RECORD SET START
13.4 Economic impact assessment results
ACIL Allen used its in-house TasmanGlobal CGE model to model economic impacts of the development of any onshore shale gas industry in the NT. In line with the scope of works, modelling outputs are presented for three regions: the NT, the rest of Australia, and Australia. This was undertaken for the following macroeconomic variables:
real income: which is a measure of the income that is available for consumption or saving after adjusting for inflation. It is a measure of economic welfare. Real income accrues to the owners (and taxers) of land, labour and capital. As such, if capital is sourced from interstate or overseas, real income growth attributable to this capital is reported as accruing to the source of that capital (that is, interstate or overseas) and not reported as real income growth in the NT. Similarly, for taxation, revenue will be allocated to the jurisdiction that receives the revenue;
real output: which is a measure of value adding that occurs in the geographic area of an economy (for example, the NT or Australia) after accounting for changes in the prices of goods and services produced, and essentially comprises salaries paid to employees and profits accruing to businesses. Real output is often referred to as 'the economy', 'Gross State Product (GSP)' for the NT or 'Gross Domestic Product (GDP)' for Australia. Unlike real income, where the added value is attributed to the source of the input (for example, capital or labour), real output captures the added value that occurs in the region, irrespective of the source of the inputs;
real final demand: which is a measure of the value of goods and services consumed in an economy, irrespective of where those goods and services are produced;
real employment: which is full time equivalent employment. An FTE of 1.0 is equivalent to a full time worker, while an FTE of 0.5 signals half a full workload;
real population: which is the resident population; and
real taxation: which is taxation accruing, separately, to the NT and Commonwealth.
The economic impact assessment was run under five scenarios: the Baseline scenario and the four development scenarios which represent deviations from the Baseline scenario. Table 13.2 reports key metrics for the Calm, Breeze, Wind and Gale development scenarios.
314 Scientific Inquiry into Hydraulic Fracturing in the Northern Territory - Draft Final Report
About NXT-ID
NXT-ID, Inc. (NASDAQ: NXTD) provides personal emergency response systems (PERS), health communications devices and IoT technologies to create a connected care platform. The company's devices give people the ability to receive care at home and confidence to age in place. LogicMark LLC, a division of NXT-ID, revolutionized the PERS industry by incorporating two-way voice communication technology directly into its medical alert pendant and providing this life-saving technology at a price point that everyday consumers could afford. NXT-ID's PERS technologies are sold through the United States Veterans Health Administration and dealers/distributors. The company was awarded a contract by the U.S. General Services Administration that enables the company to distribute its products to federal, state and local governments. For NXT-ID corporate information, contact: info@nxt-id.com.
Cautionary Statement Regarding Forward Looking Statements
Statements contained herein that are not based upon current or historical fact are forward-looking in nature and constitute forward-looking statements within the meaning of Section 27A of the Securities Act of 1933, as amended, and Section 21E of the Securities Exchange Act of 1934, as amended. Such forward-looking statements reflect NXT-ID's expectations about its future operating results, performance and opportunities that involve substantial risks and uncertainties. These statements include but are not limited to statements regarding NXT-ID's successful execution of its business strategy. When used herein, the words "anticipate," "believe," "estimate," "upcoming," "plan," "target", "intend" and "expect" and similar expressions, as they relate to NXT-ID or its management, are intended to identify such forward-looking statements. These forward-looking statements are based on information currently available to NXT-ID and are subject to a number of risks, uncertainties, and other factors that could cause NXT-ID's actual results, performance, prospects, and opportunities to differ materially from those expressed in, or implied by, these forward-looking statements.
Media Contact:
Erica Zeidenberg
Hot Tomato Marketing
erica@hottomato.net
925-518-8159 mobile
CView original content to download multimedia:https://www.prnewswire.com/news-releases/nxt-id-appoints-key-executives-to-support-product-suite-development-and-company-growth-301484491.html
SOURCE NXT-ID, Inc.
RECORD SET END
§ WHAT YOU WILL DO:
The response consists of the lines above that contain "assessment".

§ WRITTEN RESPONSE:
13.4 Economic impact assessment results
The economic impact assessment was run under five scenarios: the Baseline scenario and the four development scenarios which represent deviations from the Baseline scenario. Table 13.2 reports key metrics for the Calm, Breeze, Wind and Gale development scenarios.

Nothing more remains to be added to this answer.